» **Exercises to complete**
1 – Render this sentence from the issue thread on nest_lc() and fit_lc() in Spanish: "It seems natural that samples only contains varied parameters."
2 – Carry on the issue thread about making the nest_lc() and fit_lc() results consistent, starting right after its final sentence.

» **Text block**

Skip to content

should result of nest_lc() and fit_lc() be more consistent? #30

Closed
@kbarbary

Description

@kbarbary

nest_lc and fit_lc both return result dictionaries with a lot of similar fields (e.g. param_names, errors, covariance). However, there are some inconsistencies:

  • In fit_lc(), param_names contains all parameters of the model, while in nest_lc() it only contains the varied parameters. (In fit_lc(), cov_names is used to denote the varied parameters.)
  • fit_lc() has a parameters array with all the parameters, while nest_lc() has a param_dict dictionary with all the parameters.

This inconsistency arises because the primary quantity of interest returned by nest_lc() is the samples array, and param_names indicates what the columns of that array are. It seems natural that samples only contains varied parameters.

Activity

rbiswas4

rbiswas4 commented on Jun 23, 2014

@rbiswas4
Member

Yes, it would be good to have consistency such that fit_lc() and nest_lc() results in terms of the mean/max likelihood arguments and covariances are accessible in the same way for possible studies.

Thinking of possible uses of these variables:

  1. Study population statistics of SN in a sample. This could also be used to decide on appropriate distributions for simulations. In this case, we would like to retrieve all the parameters, whether varied or fixed (presumably because we have other information that fixes them).
  2. Cosmology analysis: Here we would like to have the covariance between z, mB, x1, c which is what would give the contribution to the error on μ coming from the light curve fit. As of now, we are computing this independently, directly from the samples. (since mB is not included in the covariance).

Maybe there are more, and we should think about the operations required for those.

If these are the only operations is it good to return all parameters and their covariances (including 0 for fixed parameters)? The next stage could select the parameters necessary for cosmology and build up for the most general case (all varying?)

(Records in a dataset)
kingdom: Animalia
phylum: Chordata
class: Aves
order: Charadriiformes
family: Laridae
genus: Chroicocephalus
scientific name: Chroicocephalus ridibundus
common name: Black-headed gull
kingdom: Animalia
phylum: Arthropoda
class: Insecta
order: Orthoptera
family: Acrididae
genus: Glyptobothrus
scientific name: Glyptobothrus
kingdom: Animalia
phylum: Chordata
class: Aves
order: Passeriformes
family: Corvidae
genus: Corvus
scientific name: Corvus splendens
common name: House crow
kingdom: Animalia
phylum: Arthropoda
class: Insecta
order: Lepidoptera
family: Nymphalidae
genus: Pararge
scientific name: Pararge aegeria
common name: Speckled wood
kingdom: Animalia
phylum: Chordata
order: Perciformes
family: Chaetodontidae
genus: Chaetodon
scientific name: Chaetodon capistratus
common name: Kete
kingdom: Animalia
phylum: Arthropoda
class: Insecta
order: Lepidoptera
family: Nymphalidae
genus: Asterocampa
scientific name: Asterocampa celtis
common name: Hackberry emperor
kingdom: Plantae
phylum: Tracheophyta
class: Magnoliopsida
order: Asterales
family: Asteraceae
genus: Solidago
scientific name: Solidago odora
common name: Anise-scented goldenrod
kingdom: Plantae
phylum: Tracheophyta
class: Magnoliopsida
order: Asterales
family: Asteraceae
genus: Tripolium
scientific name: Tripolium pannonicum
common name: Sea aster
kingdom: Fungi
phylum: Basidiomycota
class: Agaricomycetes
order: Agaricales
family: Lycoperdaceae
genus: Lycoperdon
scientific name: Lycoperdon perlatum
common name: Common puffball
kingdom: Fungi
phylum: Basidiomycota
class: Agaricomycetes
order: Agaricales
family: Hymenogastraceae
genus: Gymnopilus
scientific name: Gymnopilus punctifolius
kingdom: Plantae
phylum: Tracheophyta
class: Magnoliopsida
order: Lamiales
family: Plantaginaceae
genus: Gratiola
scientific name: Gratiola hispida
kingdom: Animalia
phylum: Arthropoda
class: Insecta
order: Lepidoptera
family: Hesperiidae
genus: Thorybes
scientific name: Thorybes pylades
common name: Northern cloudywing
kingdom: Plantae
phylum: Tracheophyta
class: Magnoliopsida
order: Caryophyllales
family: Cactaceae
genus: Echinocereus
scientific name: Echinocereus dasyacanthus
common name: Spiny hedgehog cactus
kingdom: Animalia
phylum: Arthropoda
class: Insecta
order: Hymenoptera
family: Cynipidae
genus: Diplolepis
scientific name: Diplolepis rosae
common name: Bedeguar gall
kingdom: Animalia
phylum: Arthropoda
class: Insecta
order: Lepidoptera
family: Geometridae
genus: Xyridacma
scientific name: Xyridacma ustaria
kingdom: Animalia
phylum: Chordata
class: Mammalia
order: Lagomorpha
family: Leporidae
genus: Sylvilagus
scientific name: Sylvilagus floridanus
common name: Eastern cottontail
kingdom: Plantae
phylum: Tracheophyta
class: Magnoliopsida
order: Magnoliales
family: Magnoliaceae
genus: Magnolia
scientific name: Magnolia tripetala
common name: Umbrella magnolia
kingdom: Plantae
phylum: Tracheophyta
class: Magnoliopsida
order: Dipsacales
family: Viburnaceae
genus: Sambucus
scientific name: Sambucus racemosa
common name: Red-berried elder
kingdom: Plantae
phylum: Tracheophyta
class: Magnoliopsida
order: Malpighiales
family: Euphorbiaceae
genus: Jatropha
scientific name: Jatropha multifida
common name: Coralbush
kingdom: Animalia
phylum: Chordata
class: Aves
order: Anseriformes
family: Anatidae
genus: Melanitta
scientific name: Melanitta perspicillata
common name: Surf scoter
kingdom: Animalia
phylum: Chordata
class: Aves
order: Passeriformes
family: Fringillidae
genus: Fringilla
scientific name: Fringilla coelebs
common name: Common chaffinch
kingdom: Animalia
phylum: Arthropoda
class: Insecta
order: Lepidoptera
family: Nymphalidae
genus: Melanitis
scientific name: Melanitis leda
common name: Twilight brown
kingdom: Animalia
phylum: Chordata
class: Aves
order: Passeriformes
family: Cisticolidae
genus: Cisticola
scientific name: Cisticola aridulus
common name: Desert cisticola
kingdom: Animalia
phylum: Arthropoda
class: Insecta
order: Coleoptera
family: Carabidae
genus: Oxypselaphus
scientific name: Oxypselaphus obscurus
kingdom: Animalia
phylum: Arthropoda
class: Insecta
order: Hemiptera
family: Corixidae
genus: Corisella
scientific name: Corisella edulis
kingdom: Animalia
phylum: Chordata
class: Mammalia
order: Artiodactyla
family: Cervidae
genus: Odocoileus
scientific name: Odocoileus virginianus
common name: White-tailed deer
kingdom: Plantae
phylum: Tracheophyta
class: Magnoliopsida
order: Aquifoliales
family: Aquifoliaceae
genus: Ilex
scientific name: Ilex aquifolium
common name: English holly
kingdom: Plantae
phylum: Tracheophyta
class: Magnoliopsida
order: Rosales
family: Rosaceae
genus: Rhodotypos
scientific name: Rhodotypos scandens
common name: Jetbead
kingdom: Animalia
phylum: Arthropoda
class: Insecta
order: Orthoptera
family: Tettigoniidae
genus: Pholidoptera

» **Answers provided**
1 – Parece natural que samples solo contenga los parámetros variados.

2 –
rrgupta

rrgupta commented on Jun 23, 2014

@rrgupta

Some things I just noticed:

  1. nest_lc():
    a) res.param_dict = dictionary
    b) res.errors = 1-D array (though documentation says dictionary)
  2. fit_lc():
    a) res.parameters = 1-D array
    b) res.errors = ordered dictionary

I think for consistency it would be great if for both nest_lc() and fit_lc() the fit parameters and their associated errors were both dictionaries. This would make things much simpler for the user and would allow one to easily swap a call to "nest_lc" for "fit_lc" or vice-versa without having to also change how the results are handled throughout the script.

For the near term, I think something has to be done with 1b) since as is, it disagrees with the documentation.

kbarbary

kbarbary commented on Jun 24, 2014

@kbarbary
MemberAuthor

nest_lc() formerly returned a dictionary; it was erroneously changed in a recent commit. So in this case, it is the code that is wrong. I'll fix this.

If we further change nest_lc() to match fit_lc() we'd have param_names include all the parameters (including fixed ones) and introduce cov_names for the varied parameters. Then cov_names would match up to the columns of samples.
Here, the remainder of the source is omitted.